Since the age of 12—when I began working with sound, image, form, and space in an apprenticeship with artists Anne Krag and Atle Færøy—I’ve dreamt of continuing that kind of experimentation. After much effort, and with the help and support of many, I’ve now been able to create a space and a community for radical practice-based inquiry. I’m exhilarated to announce that the UCLA Practice-based Experimental Epistemology Research (PEER) Lab is now a reality. While, even as a child, the importance of this tactile form of research felt obvious and momentus, it never occurred to me that it would one day play a legitimate role in my work.

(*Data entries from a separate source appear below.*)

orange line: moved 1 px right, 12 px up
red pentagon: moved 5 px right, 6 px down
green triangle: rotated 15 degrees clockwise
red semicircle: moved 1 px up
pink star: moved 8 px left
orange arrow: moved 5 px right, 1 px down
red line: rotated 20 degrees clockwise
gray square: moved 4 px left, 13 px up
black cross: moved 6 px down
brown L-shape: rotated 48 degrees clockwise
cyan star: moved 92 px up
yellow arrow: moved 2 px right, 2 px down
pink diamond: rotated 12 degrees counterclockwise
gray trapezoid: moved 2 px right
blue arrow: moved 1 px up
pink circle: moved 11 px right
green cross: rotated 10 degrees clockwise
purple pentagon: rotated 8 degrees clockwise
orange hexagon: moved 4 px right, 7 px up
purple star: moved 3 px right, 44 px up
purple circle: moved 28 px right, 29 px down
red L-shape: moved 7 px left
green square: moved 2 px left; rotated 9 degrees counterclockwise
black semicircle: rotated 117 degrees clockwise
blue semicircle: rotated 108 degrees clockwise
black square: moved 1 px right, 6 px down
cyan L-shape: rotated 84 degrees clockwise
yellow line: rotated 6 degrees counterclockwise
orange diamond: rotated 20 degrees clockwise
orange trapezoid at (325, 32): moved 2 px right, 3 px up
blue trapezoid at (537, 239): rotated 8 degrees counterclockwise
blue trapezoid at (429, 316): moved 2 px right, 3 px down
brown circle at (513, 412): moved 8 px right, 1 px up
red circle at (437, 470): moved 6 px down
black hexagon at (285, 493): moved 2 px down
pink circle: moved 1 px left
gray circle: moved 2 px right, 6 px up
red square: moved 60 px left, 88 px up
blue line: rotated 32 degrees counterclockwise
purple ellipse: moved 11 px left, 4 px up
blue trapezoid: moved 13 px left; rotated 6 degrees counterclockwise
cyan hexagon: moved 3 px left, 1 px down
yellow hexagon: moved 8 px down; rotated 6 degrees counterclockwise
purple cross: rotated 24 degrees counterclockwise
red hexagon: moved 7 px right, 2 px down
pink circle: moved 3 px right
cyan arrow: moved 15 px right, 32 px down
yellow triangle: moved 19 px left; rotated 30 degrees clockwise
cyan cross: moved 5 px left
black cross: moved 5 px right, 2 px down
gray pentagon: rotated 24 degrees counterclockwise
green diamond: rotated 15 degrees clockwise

In 2001 when I found myself in the scholarly setting of musicology, I felt unable to articulate my ideas. I had no liberal arts training nor did I know English very well. Working so hard to become fluent in this new language, even my mother tongue became unreliable. And because words could not articulate what I sought to express, I spent time on other things. Drawing. Playing with sound and movement. Devising performances. What I thought were diversions were in fact the solution. I didn’t know I was thinking through practice.
Later, while writing my book, I sought to explain the conundrum that a single sound can be both restorative and destructive depending on the listener. There was no musicological lexicon that could contain and explain that contradiction. I came to another breaking point after having tossed out two complete drafts of what became Sensing Sound. Rather than language, it was the daily practice of scrambling an egg that allowed me to finish my book. How can the content of a bounded object—an egg— take such radically different forms in an encounter with oil, air, and heat? From chalky to silky, from viscous to crisp. How can the same substance make the tongue sing in one instance or cause a gag reflex in another? Again, engaging the senses and the body led to otherwise inarticulable knowledge.
Through the PEER Lab, I’m finally able to share this approach. In this research community, we encourage cross-sensory investigation. We regard knowledge not yet recognized by the powerbrokers of academia with the highest respect and curiosity. We invite inquiry through everyday, traditional, and emerging practices.